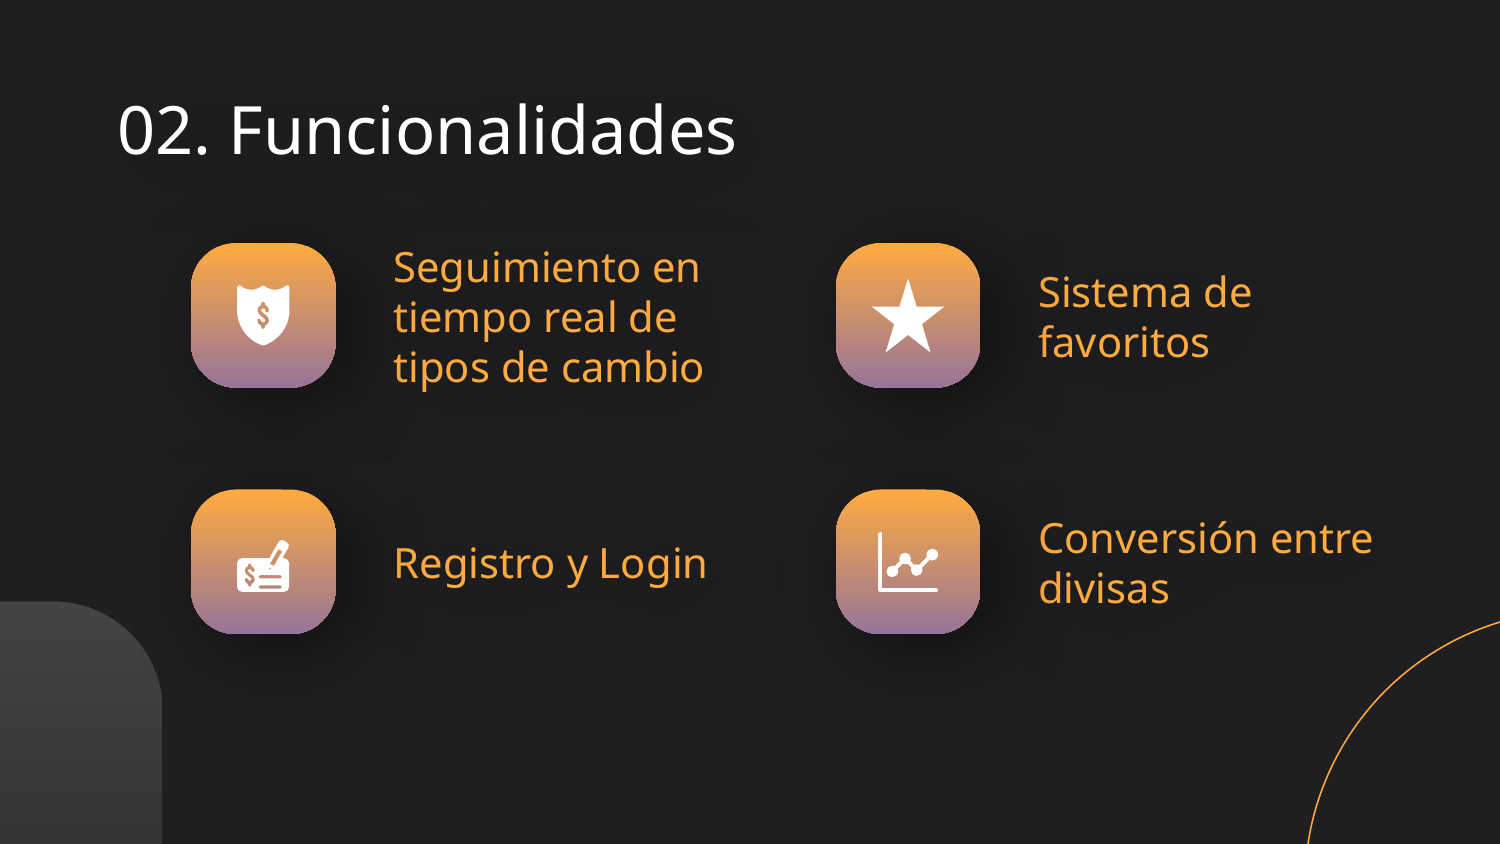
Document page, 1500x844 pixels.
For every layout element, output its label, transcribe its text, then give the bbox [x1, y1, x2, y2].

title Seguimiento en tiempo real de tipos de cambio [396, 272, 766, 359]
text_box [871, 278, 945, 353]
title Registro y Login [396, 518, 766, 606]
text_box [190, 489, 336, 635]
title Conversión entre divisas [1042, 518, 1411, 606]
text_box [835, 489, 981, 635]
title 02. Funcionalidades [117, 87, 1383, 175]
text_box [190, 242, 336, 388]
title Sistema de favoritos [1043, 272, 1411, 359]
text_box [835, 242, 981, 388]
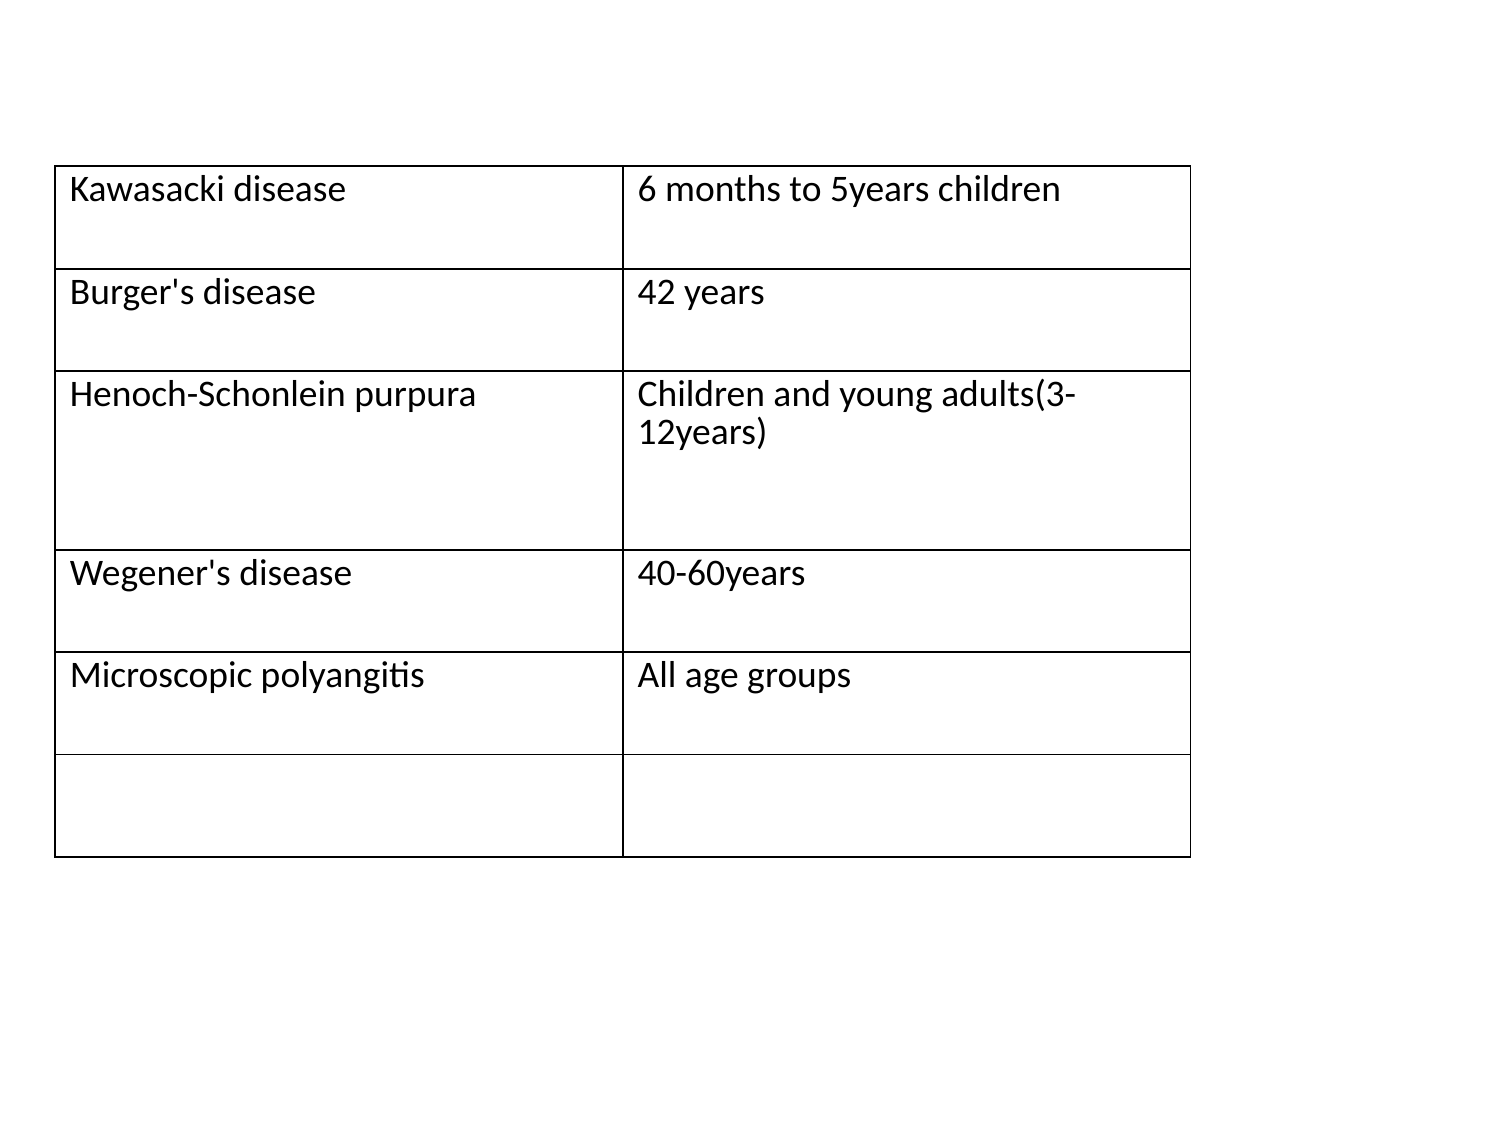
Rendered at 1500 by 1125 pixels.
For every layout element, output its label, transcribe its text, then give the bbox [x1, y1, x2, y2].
---
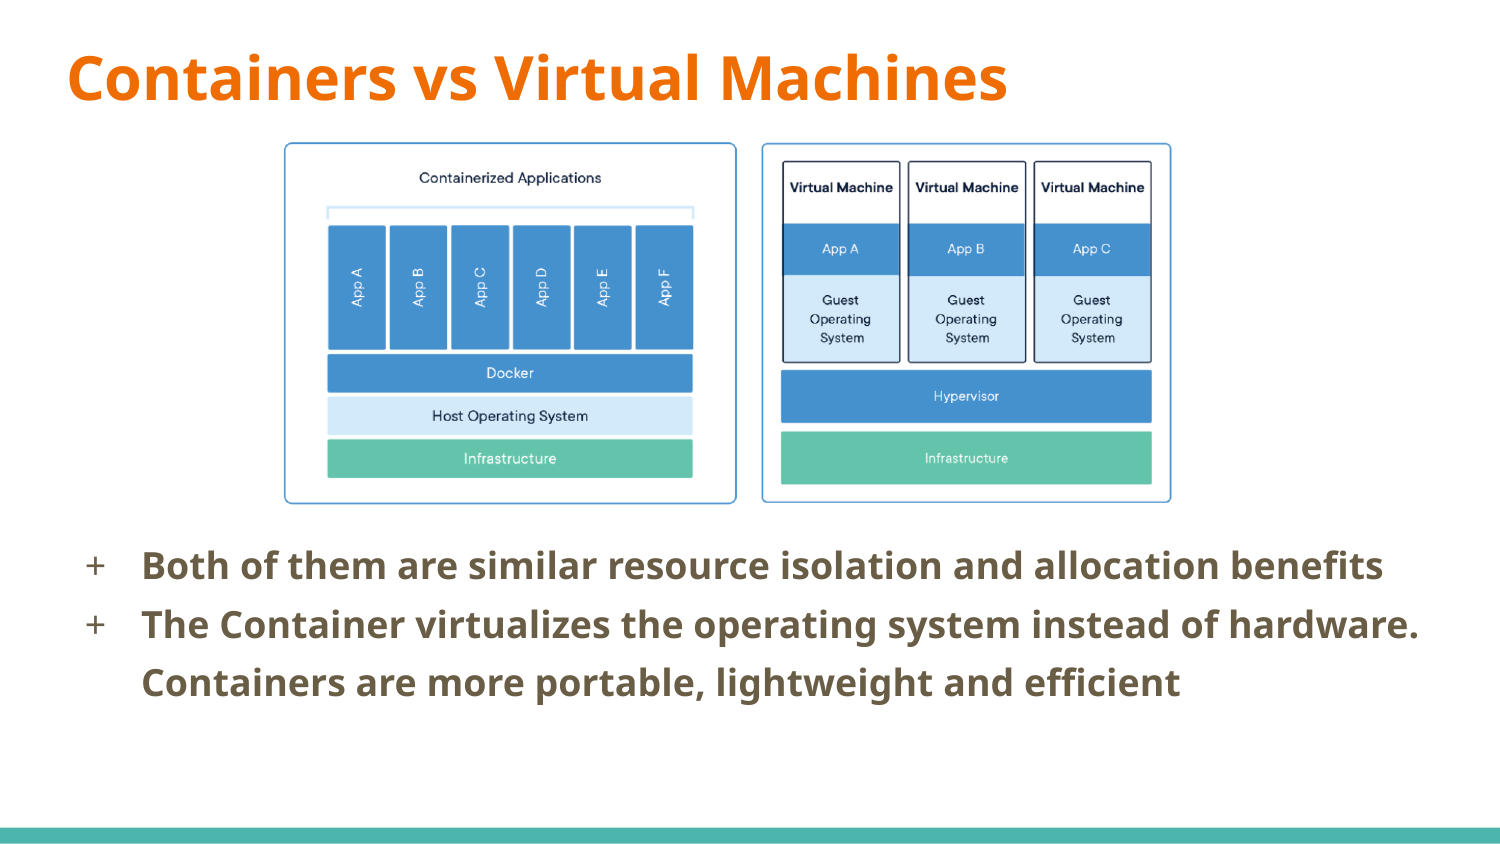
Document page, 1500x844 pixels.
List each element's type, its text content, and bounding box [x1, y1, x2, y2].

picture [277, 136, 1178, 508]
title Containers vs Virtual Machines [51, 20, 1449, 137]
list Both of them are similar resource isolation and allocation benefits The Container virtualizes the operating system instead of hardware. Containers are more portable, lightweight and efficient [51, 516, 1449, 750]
==
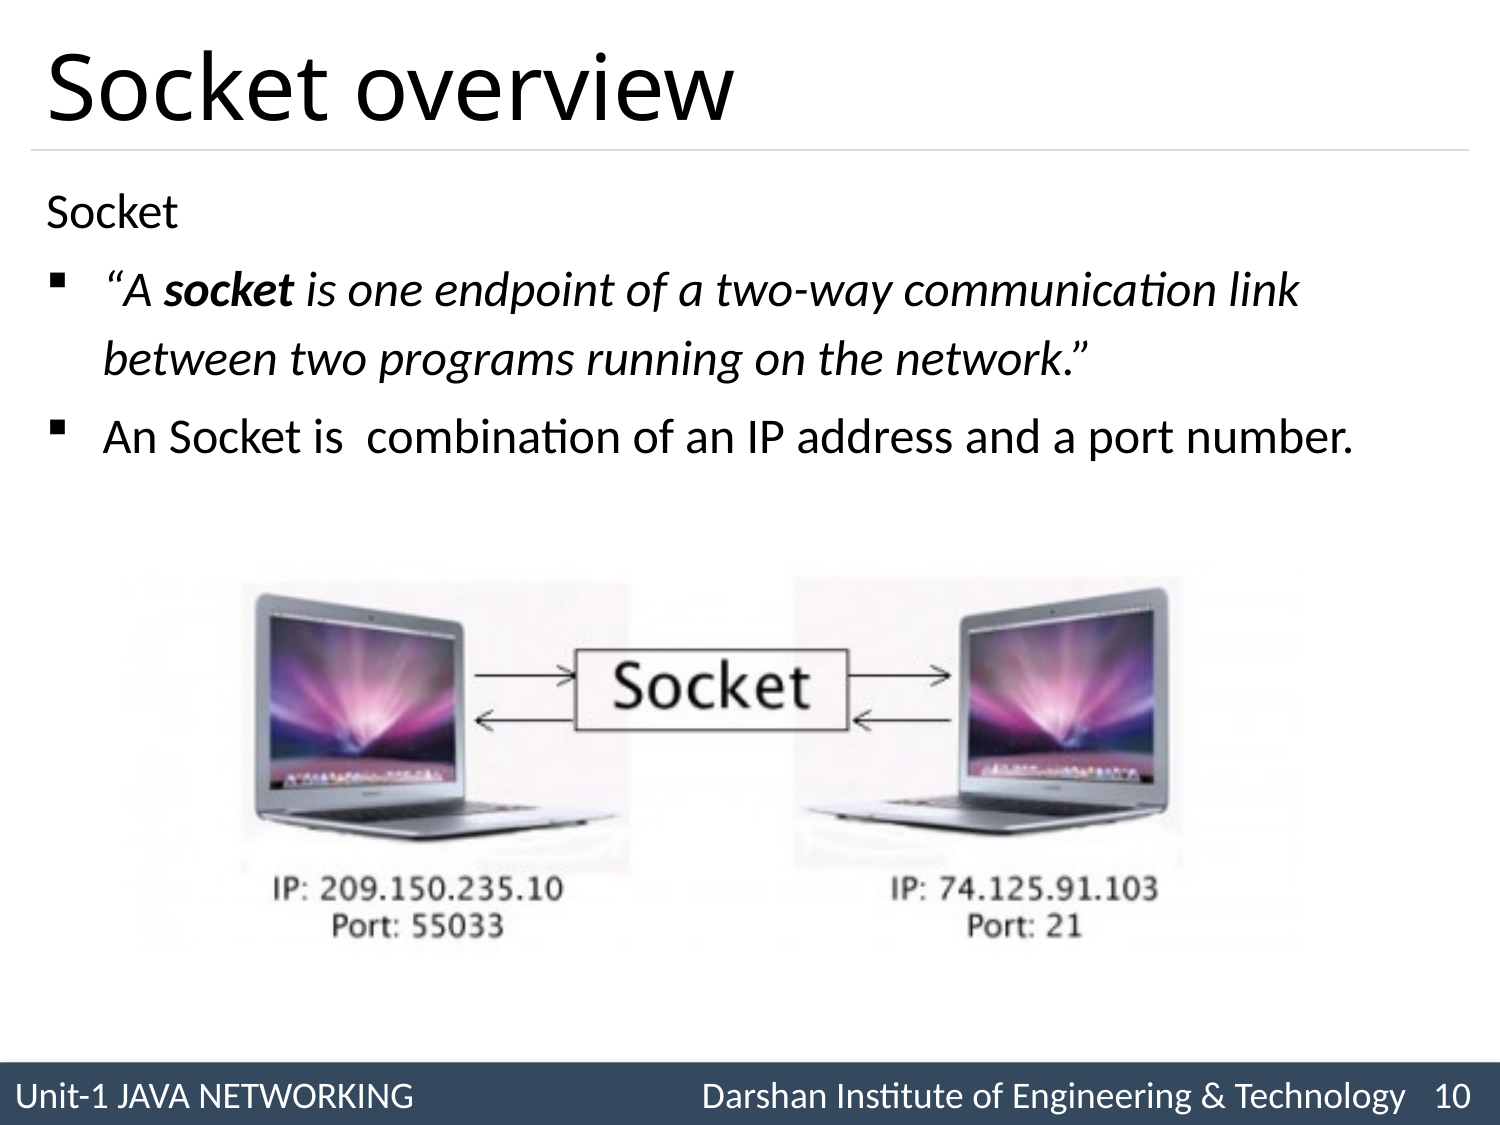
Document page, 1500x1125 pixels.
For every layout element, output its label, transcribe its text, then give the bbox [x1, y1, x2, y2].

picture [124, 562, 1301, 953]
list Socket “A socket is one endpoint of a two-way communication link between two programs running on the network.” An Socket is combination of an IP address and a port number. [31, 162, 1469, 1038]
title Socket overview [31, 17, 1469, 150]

## Assigned task
Say how many lines of the listing above contain "pixels", with no other words.

## Solved problem
4